**Trecho extraído:**

A reação de indignação atravessou as redes sociais, em meio ao Dia Internacional da Mulher e ao contexto de miséria e violência contra os mais vulneráveis. O deputado, conhecido como "Mamãe Falei", postou um vídeo de esclarecimento, dizendo que "aquele" não era "ele" e que esta definitivamente não era a imagem que ele queria passar para os "outros". Aquele outro ele era um "moleque".
O caso despertou críticas feministas, antirracistas e denúncias que arruinaram as pretensões de seu partido, o Podemos, a usá-lo como porta de entrada e cabo eleitoral de Sergio Moro em São Paulo, bem como ocasionaram a retirada de sua pré-candidatura ao governo do Estado, bem como mobilizaram a comissão de ética e a deputada Isa Penna (PSOL), recentemente alvo de assédio televisionado, no interior da própria Assembleia Legislativa, a considerar o desligamento do político de suas funções.
Eu mesmo fiz um vídeo comentando a regularidade de certos traços discursivos que cercam o personagem.

**Tarefas solicitadas:**
- A) Segundo o trecho extraído, qual partido pretendia usar o deputado como cabo eleitoral de Sergio Moro em São Paulo?
- B) Resuma o trecho extraído em duas frases.
- C) Edite o trecho extraído começando nas palavras "A reação de" e terminando após "de suas funções.", substituindo "redes sociais" por "plataformas digitais".
As entradas a seguir vêm de outra fonte, distinta do trecho extraído.

**Entradas fornecidas:**
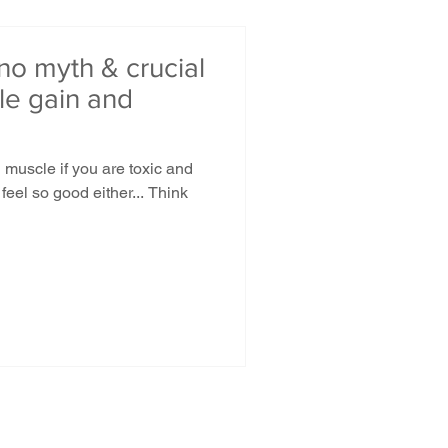
 no myth & crucial
cle gain and
d muscle if you are toxic and
feel so good either... Think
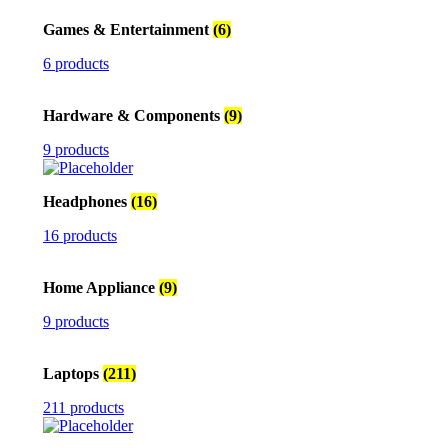
Games & Entertainment
(6)
6 products
Hardware & Components
(9)
9 products
Headphones
(16)
16 products
Home Appliance
(9)
9 products
Laptops
(211)
211 products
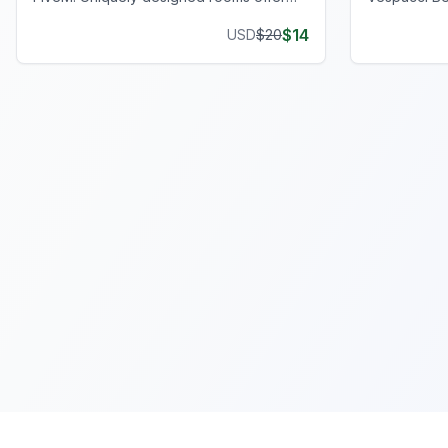
privacy and style, enhancing your gaming
operations w
$
14
USD
$
20
journey.
setup.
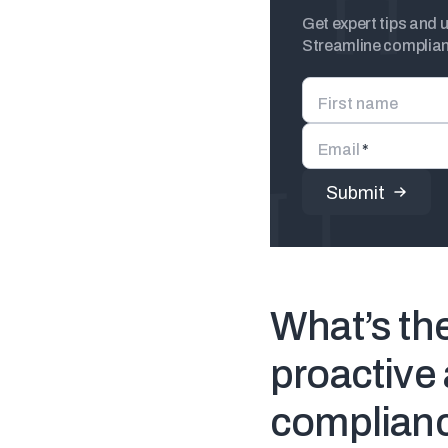
Get expert tips and 
Streamline complianc
First name
Email
*
What’s th
proactive 
complian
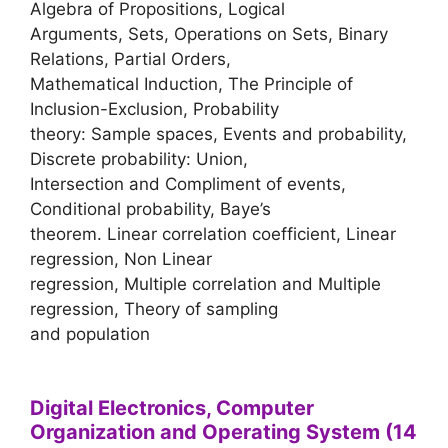
Algebra of Propositions, Logical
Arguments, Sets, Operations on Sets, Binary
Relations, Partial Orders,
Mathematical Induction, The Principle of
Inclusion-Exclusion, Probability
theory: Sample spaces, Events and probability,
Discrete probability: Union,
Intersection and Compliment of events,
Conditional probability, Baye’s
theorem. Linear correlation coefficient, Linear
regression, Non Linear
regression, Multiple correlation and Multiple
regression, Theory of sampling
and population
Digital Electronics, Computer
Organization and Operating System (14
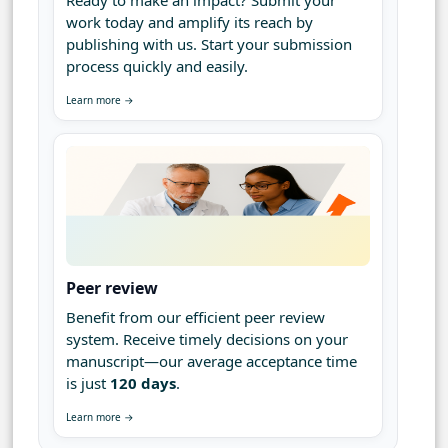
Ready to make an impact? Submit your
work today and amplify its reach by
publishing with us. Start your submission
process quickly and easily.
Learn more →
Peer review
Benefit from our efficient peer review
system. Receive timely decisions on your
manuscript—our average acceptance time
is just
120 days
.
Learn more →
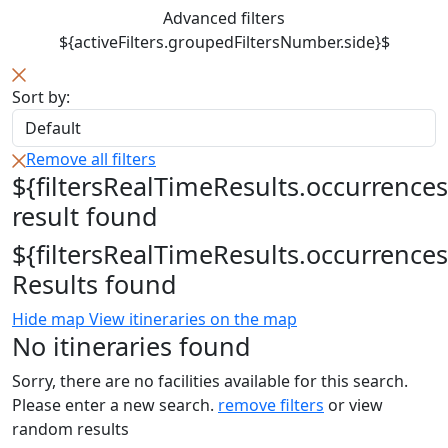
Advanced filters
${activeFilters.groupedFiltersNumber.side}$
Sort by:
Remove all filters
${filtersRealTimeResults.occurrences
result found
${filtersRealTimeResults.occurrences
Results found
Hide map
View itineraries on the map
No itineraries found
Sorry, there are no facilities available for this search.
Please enter a new search.
remove filters
or view
random results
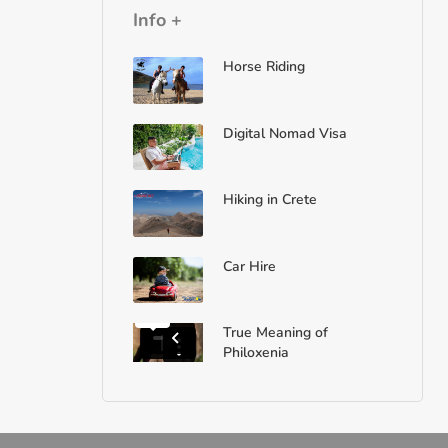
Info +
Horse Riding
Digital Nomad Visa
Hiking in Crete
Car Hire
True Meaning of
Philoxenia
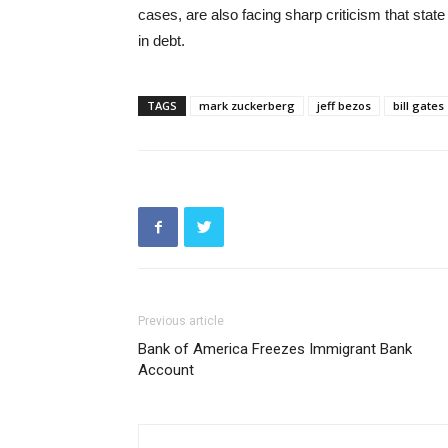
cases, are also facing sharp criticism that state
in debt.
TAGS
mark zuckerberg
jeff bezos
bill gates
Previous article
Bank of America Freezes Immigrant Bank
Account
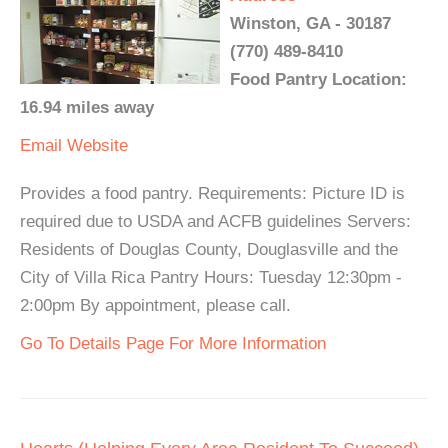
Winston, GA - 30187
(770) 489-8410
Food Pantry Location:
16.94 miles away
Email
Website
Provides a food pantry. Requirements: Picture ID is
required due to USDA and ACFB guidelines Servers:
Residents of Douglas County, Douglasville and the
City of Villa Rica Pantry Hours: Tuesday 12:30pm -
2:00pm By appointment, please call.
Go To Details Page For More Information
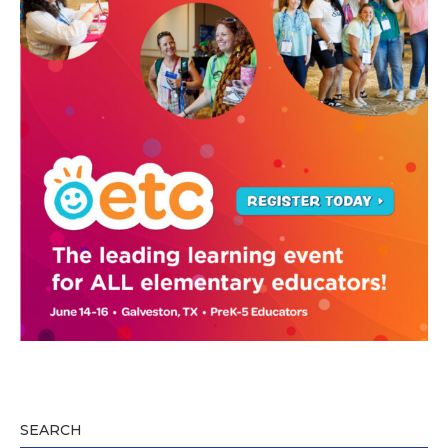
SEARCH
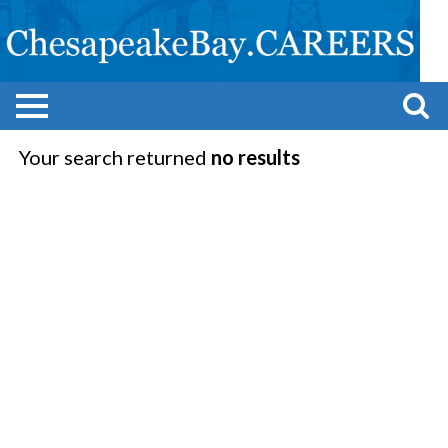
Your search returned
no results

**Respostas por tarefa:**
- A) O Podemos.

- B) A indignação com o deputado conhecido como "Mamãe Falei" se espalhou pelas redes sociais, e ele postou um vídeo dizendo que "aquele" não era "ele". O caso gerou críticas feministas e antirracistas e denúncias que arruinaram os planos de seu partido, o Podemos, levaram à retirada de sua pré-candidatura ao governo do Estado e mobilizaram a comissão de ética e a deputada Isa Penna a considerar seu desligamento.

- C)
A reação de indignação atravessou as plataformas digitais, em meio ao Dia Internacional da Mulher e ao contexto de miséria e violência contra os mais vulneráveis. O deputado, conhecido como "Mamãe Falei", postou um vídeo de esclarecimento, dizendo que "aquele" não era "ele" e que esta definitivamente não era a imagem que ele queria passar para os "outros". Aquele outro ele era um "moleque".
O caso despertou críticas feministas, antirracistas e denúncias que arruinaram as pretensões de seu partido, o Podemos, a usá-lo como porta de entrada e cabo eleitoral de Sergio Moro em São Paulo, bem como ocasionaram a retirada de sua pré-candidatura ao governo do Estado, bem como mobilizaram a comissão de ética e a deputada Isa Penna (PSOL), recentemente alvo de assédio televisionado, no interior da própria Assembleia Legislativa, a considerar o desligamento do político de suas funções.